Getting started¶
What is Ribotools?¶
Ribotools is a toolbox for the analysis of matched ribosome profiling (Ribo-seq) and RNA sequencing (RNA-seq) data. It can be used to generate count tables for Ribo-seq, RNA-seq, or both, and perform translation efficiency (TE) or differential expression (DE) analyses.
Ribo-seq abundance is estimated from ribosome footprints, or ribosome-protected RNA fragments (RPFs), using periodic reads only. Optionally, RNA-seq reads can be trimmed to the maximum periodic fragment length of a matched Ribo-seq sample, to minimize mapping bias.
To get started, you need
Installation¶
Install with
# set up the conda channels if required
# create a conda environment called ribotools and install ribotools
conda create -n ribotools ribotools
or use a container
# docker or...
docker pull quay.io/biocontainers/ribotools:<tag>
# ...singularity
singularity pull ribotools.sif docker://quay.io/biocontainers/ribotools:<tag>
There is no latest tag, you need to specify the version tag. See ribotools/tags for valid values for <tag>.
For detailed installation instructions, refer to Installation.
Ribotools quickstart¶
The alignment workflow wraps calls to Flexbar, Bowtie 2, and STAR. Indices must be available. Rp-Bp is installed as a dependency, and can be used to prepare the annotations, see How to prepare annotations.

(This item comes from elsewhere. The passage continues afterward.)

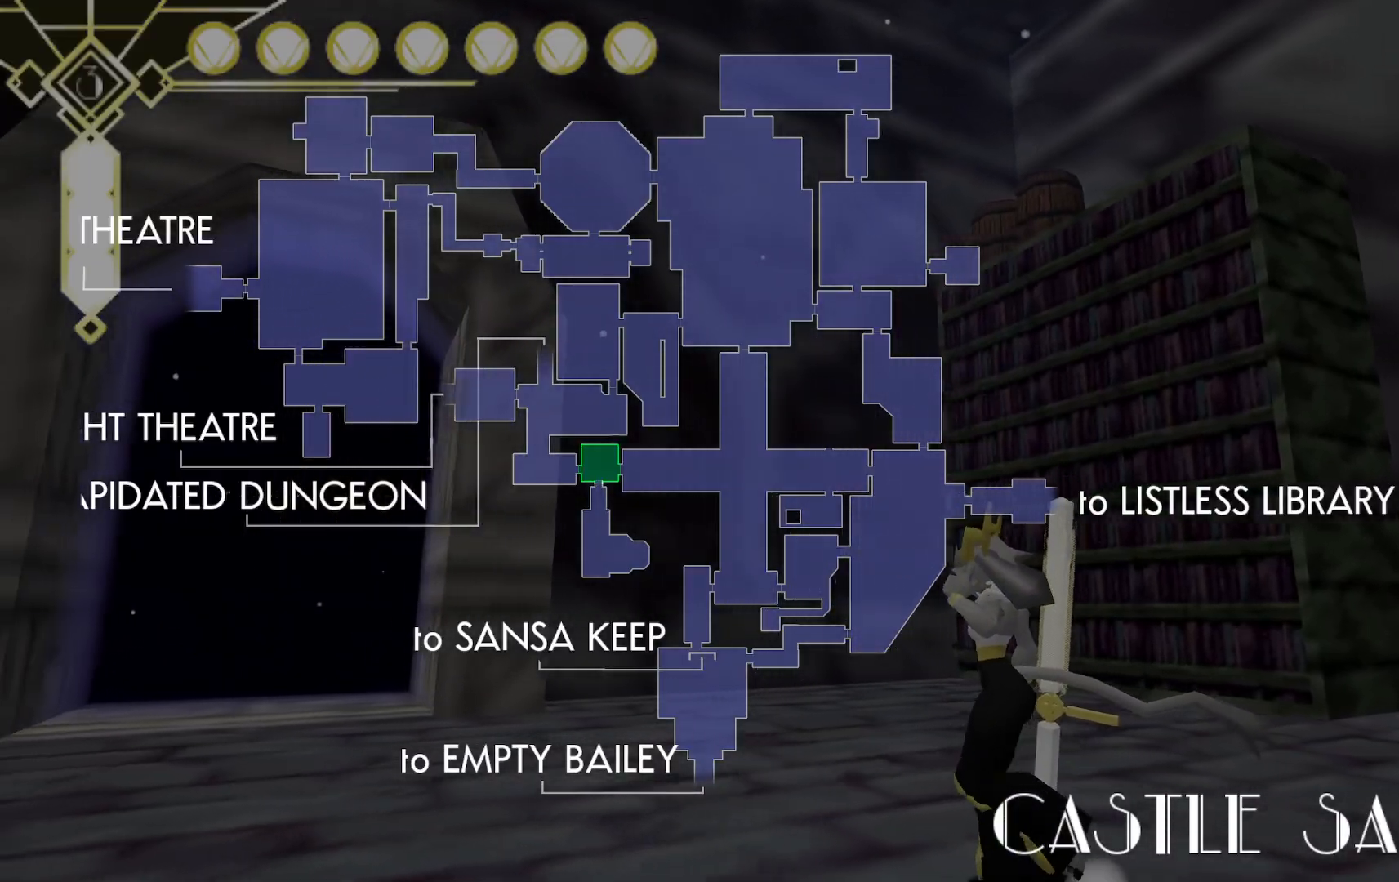
{"buttons": [], "left_stick": "up-left", "right_stick": "down-left", "events": [[200, "L2", "down"], [267, "left_stick", "up-left"], [417, "L2", "up"], [467, "right_stick", "down-left"]]}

To generate count tables, simply call
run-htseq-workflow [options] {rna,ribo} config
Prepare the sample information table with
get-sample-table config
To perform TE analysis, call
run-tea [options] config
To perform DE analysis, call
run-dea [options] config
For more information and guidelines how to prepare the configuration file and run the pipeline, refer to the User guide. To get started, the package includes a small example dataset. Check the Tutorials.
How to report issues¶
Bugs and issues should be reported in the bug tracker. Follow the instructions and guidelines given in the template.
How to contribute¶
Contributions are welcome! New code should follow Black and flake8. Install development dependencies inside a virtual environment, see Contributing to Ribotools. A typical development workflow would include (i) forking the repository, (ii) creating a new branch for your PR, (iii) adding features or bug fixes, (iv) making sure all tests are passing, (v) building the documentation if necessary, and (vi) opening a PR back to the main repository. If you’re fixing a bug, add a test. Run it first to confirm it fails, then fix the bug, and run it again to confirm it’s fixed. If adding a new feature, add a test, or first open an issue to discuss the idea.
Running the tests¶
Dependencies can be installed with pip install -e .[tests].
Building the docs¶
Dependencies for building the documentation can be installed with pip install -e .[docs].
Semantic versioning¶
We try to follow semantic versioning.